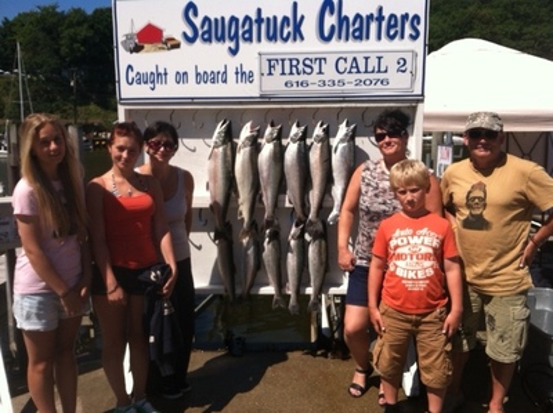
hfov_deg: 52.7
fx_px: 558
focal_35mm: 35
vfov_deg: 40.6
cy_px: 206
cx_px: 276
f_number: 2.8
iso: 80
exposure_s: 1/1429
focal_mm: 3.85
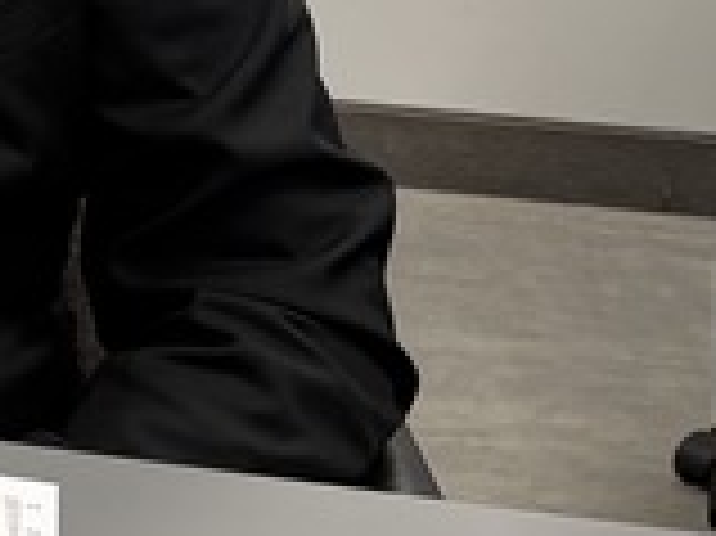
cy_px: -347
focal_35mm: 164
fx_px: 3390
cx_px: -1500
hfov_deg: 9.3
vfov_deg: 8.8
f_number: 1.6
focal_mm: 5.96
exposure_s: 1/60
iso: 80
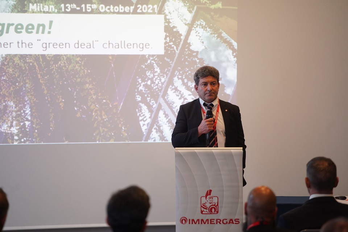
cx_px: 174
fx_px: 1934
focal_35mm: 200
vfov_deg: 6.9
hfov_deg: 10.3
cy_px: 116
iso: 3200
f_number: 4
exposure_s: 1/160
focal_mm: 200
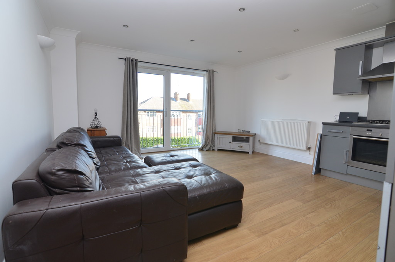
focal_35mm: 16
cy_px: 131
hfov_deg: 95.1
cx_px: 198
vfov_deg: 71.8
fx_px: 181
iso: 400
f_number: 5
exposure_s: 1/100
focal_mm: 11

·····

Quote the preceding records in their entirety, excluding every picture.

• _Exercise answer_
hfov_deg: 52.7
fx_px: 558
focal_35mm: 35
vfov_deg: 40.6
cy_px: 206
cx_px: 276
f_number: 2.8
iso: 80
exposure_s: 1/1429
focal_mm: 3.85
cy_px: -347
focal_35mm: 164
fx_px: 3390
cx_px: -1500
hfov_deg: 9.3
vfov_deg: 8.8
f_number: 1.6
focal_mm: 5.96
exposure_s: 1/60
iso: 80
cx_px: 174
fx_px: 1934
focal_35mm: 200
vfov_deg: 6.9
hfov_deg: 10.3
cy_px: 116
iso: 3200
f_number: 4
exposure_s: 1/160
focal_mm: 200
focal_35mm: 16
cy_px: 131
hfov_deg: 95.1
cx_px: 198
vfov_deg: 71.8
fx_px: 181
iso: 400
f_number: 5
exposure_s: 1/100
focal_mm: 11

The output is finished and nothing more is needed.